Friday, Feb. 02, 1962

Italian Cinemelon Sophia Loren, 27, had her day in court on two continents. In Rome, her fond discoverer, Producer Carlo Ponti, was racing to annul their marriage before they could be booked for bigamy (Italy does not recognize Ponti's divorce from his first wife). In New York Supreme Court, where Sophia was suing Bronston Productions, Inc. because she was billed below Charlton Heston on a Broadway sign ballyhooing El Cid. Justice Samuel Hofstadter chucked out her requested injunction. Said he: "Such vanity doubtless is due to the adulation which the public showers on the denizens of the entertainment world in a profusion wholly disproportionate to the intrinsic contribution which they make to the scheme of things."

Into Alabama's political ring once again went the wool hat of James E. ("Kissin' Jim") Folsom, 53, a favorite to win the Democratic gubernatorial primary--and with it an unprecedented third term in a state where the Governor cannot succeed himself. After idling away his latest interregnum selling insurance in the hinterlands, 6-ft. 8-in. Folsom faced only one real stumbling block: a redneck notion that he is soft on segregation because he once sipped Scotch with Harlem Congressman Adam Clayton Powell in the executive mansion.

Into Vevey, Switzerland, for the wedding of Bulgaria's ex-King Simeon, 24, to a Spanish banking heiress, bounced Egypt's suety ex-King Farouk, 41, accompanied by second daughter Princess Fawzia, 21. Europe's reigning royalty was conspicuously absent, but 180 lesser bloods crammed into the small Russian Orthodox chapel, where only three seats were set up--for the three onetime monarchs among them. While Bulgaria's ex-Queen loanna and Albania's ex-Queen Geraldine democratically declined to use theirs, Farouk sat down in lonely, perspiring splendor.

As Violetta in La Traviata, Soprano Dorothy Kirsten, the first American ever to sing with Russia's 110-year-old Tiflis Opera, earned a shower of bouquets, 22 curtain calls and an enraptured chain of escorts all the way back to her hotel. (Ardent Georgians shouted in English: "May I kiss you?") Saving her voice for the remainder of a month-long Soviet tour, Miss Kirsten was later cajoled into a command demonstration of the twist. Said she: "The entire party applauded ecstatically. American culture has triumphed again."

From Boston came the last begorra of the late James Michael Curley, sometime mayor, Governor and U.S. Congressman. Although often accused of sticky fingers and once imprisoned for five months on conviction of mail fraud, Curley--according to an accounting of his will filed last week--left a net estate of only $3,769.

Though cashiered as the Dominican Republic's "Inspector of Embassies," Playboy Plenipotentiary Porfirio Rubirosa, 53, was still making patriotic noises in Paris. "The only trouble," explained the five-times-married,* sometime foreign corespondent, "is my appalling reputation as a seducer. To help destroy it, I am going to write a regular column on politics and economics for a very serious American publication [which he declined to name]. I may also write my memoirs. These will show that I was not always as frivolous as I was made to appear." Would Rubi miss the legend? "A little, of course, but what can one do?
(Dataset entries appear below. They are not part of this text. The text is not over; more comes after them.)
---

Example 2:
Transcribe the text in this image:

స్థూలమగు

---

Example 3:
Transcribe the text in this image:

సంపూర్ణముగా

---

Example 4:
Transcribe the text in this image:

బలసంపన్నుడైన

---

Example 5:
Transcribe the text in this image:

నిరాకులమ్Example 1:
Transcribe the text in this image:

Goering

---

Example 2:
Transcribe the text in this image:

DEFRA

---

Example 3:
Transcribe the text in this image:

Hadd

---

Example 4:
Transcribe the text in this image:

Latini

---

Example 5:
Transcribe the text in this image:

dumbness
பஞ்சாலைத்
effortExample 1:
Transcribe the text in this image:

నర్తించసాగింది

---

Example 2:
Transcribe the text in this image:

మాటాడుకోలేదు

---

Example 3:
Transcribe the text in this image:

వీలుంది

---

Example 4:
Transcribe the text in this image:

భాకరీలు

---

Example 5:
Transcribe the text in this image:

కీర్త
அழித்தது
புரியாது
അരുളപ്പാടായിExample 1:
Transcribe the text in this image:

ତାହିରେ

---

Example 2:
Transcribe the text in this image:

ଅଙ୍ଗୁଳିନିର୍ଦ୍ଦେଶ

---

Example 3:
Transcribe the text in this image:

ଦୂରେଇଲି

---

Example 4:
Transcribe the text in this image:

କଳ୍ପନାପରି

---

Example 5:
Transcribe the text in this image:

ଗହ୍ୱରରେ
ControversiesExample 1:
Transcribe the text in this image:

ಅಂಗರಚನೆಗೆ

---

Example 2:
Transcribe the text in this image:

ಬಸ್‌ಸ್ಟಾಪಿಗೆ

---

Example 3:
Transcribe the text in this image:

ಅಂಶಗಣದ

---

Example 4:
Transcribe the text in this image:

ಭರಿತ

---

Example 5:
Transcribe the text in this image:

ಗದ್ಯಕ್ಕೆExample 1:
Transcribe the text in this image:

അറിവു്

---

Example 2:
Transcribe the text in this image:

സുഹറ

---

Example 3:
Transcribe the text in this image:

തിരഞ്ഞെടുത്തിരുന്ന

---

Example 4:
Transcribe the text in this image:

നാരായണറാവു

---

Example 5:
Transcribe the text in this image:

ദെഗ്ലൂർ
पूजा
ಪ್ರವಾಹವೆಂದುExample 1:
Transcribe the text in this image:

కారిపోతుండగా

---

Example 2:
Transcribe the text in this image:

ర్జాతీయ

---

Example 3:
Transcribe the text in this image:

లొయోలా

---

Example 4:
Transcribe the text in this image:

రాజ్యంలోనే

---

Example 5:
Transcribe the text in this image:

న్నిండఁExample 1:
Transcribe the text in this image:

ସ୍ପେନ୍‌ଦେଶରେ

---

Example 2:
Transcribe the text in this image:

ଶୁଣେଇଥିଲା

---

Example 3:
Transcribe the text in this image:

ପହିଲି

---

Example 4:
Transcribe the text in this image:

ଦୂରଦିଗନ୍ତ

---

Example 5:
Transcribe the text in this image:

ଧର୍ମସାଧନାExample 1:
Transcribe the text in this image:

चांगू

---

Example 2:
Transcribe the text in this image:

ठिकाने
One must choose, and I have chosen to dedicate myself to the well-being of my Republic."

Whatever twisting bobby-soxers might think, Pianist Wladziu Liberace was still laughing all the way to the bank with claimed annual earnings of $1,000,000. Among his latest trinkets: a Hollywood Hills mansion previously owned by Cinemantiques Ann Harding and Rudy Vallee; Liberace has spent $175,000 changing the "Early Gloria Swanson" decor into Sunset Strip Versailles, heavily painted with gold ("my favorite color"). Among the conspicuous signs of his gilt complex: carpeting so thick that high-heeled guests are given slippers at the door for their own protection.
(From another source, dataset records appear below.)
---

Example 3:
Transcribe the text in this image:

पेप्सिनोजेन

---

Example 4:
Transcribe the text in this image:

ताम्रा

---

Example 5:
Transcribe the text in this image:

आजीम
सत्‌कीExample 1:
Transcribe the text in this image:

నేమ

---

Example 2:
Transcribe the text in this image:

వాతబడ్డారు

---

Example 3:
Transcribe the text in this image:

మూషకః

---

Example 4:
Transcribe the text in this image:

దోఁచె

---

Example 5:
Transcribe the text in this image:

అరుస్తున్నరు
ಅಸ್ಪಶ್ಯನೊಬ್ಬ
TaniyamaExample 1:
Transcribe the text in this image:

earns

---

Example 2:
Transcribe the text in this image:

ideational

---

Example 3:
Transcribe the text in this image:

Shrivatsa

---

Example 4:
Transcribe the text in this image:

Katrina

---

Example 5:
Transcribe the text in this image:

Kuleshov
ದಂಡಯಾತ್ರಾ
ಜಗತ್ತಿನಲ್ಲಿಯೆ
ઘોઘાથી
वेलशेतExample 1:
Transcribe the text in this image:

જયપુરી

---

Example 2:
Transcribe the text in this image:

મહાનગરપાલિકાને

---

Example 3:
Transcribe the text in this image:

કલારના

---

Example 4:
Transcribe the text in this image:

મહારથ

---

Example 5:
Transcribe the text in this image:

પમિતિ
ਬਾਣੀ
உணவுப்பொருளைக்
Not long after he returned with praise for and from Red China, Britain's wandering Viscount Montgomery of Alamein, 74, was cozying up to some other friends. At Cape Town, in the domain of Prime Minister Verwoerd and apartheid, the viscount proclaimed that "more has been done for the black African in South Africa than anywhere else in Africa, or in the world for that matter." Next stop for Perfect Guest Monty: Cuba.
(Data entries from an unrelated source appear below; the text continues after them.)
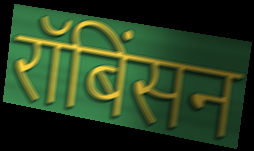
रॉबिंसनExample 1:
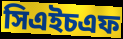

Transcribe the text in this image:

সিএইচএফ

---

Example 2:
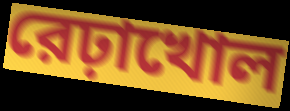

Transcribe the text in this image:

রেঢ়াখোল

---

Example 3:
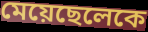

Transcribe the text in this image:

মেয়েছেলেকে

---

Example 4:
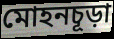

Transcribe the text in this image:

মোহনচূড়া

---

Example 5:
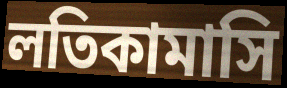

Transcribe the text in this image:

লতিকামাসি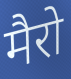
मैरोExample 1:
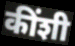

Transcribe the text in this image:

कींशी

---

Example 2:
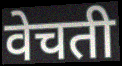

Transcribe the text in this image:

वेचती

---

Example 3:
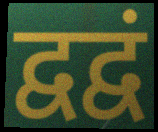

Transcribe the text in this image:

द्वद्वं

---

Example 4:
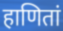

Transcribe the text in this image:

हाणितां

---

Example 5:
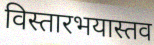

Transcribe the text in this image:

विस्तारभयास्तव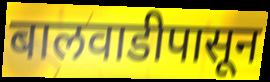
बालवाडीपासून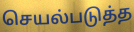
செயல்படுத்த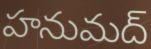
హనుమద్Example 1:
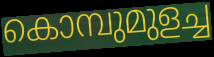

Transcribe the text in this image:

കൊമ്പുമുളച്ച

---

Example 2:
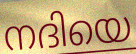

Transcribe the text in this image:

നദിയെ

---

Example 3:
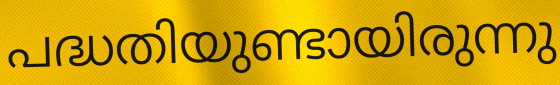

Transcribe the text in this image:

പദ്ധതിയുണ്ടായിരുന്നു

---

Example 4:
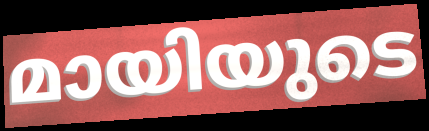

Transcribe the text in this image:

മായിയുടെ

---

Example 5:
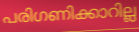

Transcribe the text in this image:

പരിഗണിക്കാറില്ല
Better known as a deadeye huntress and fancier of the Ferrari, Belgium's Princess Liliane, 45, wife of ex-King Leopold, has also been a generous patron of progress in cardiovascular surgery and a keen student of the subject (notably since 1957, when her son, Prince Alexandre, now 19, underwent a heart operation). But last week, having earlier donned mask and gown at Houston's Texas Medical Center to witness her 64th operation, she bowed to Leopold's interests and matched herself against the clean precision of another Texas host, Golfer Ben Hogan.

* To the late Generalissimo Trujillo's daughter Flor de Oro, Bankrollers Barbara Hutton and Doris Duke, French Actresses Danielle Darrieux and Odile Rodin, his current wife.